Unemployment across the Arab world 'at least 16 pct' after uprisings: Arab Labor Organization
Marwa Hussein, Wednesday 18 Apr 2012
The global economic crisis and political unrest have led the group to upwardly revise its unemployment estimates for the region, says an official at the opening of Cairo conference

Unemployment in the Arab World will be at least 16 per cent in the wake of last year's uprisings, according to a top official in the Arab Labor Organization (ALO).

Mohamed Sherif Dawood was speaking at the opening session of a two-day conference on labour issues that started in Cairo on Wednesday, titled 'Employment for Stability and Social and Economic Improvement in North Africa'.

"There are many reasons causing us to revise our previous estimates such as the economic crisis and social mobility. At the same time, the numbers entering the labour market each year continue to build," Dawood told Ahram Online.
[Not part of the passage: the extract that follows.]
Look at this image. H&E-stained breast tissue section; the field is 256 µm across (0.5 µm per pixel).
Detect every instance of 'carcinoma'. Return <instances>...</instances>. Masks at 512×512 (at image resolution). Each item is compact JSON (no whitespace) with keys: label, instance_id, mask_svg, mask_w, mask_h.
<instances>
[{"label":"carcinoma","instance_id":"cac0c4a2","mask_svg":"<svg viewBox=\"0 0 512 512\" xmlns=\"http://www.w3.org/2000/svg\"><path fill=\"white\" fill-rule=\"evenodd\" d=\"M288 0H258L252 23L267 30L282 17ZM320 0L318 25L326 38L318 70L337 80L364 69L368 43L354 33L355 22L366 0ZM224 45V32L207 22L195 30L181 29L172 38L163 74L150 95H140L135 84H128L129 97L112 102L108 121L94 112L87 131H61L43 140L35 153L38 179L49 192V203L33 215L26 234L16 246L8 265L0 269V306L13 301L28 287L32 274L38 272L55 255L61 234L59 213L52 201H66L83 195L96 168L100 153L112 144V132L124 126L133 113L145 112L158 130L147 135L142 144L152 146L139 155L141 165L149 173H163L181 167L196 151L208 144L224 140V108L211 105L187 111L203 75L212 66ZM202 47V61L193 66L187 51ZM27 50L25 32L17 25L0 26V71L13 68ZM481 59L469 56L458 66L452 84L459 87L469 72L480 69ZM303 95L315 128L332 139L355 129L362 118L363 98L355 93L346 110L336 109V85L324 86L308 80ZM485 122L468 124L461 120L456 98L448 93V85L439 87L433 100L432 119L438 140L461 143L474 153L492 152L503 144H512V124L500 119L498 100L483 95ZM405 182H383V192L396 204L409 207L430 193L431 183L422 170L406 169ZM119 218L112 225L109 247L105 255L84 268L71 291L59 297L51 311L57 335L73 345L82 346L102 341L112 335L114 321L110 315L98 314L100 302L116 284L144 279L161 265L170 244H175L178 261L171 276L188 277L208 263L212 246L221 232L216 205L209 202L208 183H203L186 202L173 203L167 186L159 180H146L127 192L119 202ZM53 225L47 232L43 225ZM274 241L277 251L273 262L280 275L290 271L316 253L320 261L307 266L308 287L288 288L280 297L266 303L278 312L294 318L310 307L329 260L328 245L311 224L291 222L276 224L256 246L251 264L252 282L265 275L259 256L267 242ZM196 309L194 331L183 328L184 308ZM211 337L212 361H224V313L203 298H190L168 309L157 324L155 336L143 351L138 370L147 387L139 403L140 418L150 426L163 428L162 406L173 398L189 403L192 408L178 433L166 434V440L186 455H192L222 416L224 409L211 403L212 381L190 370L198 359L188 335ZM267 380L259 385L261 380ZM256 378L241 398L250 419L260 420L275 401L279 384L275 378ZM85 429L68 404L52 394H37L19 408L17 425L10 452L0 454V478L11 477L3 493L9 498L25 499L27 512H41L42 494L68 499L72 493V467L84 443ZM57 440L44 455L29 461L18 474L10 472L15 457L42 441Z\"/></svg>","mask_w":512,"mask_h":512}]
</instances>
In 2007, the ALO put the average unemployment rate across the Arab World at 14.5 per cent from a total population of some 340 million -- the highest worldwide on a regional basis.

"The Arab countries are still keeping the highest unemployment rate," Dawood said in his opening remarks.

The highest rates are in extremely poor countries or others suffering from chronic political unrest like Djibouti, Palestine, Yemen and Iraq, Dawood said.

The lowest rates, meanwhile, are in Arab Gulf countries, including big oil producers like Kuwait and Qatar.

Speaking to Ahram Online, Dawood put at 18 to 20 million the number of jobless people of working age across the Arab World.

He added that Algeria is the Arab country which has shown the biggest improvement in terms of reducing its level of unemployment over the last few years.

Unemployment there now stands at 14 per cent, against 28 per cent five years ago.

"They established many developmental projects and successful training programmes. They built a lot of factories, developed their gas industries among other things," Dawood explained, adding that a lot of work still needs to be done.

In his speech Dawood also said that the Arab world's social uprisings were not a surprise for the ALO considering the extreme poverty, high unemployment rates and lack of freedoms in the region.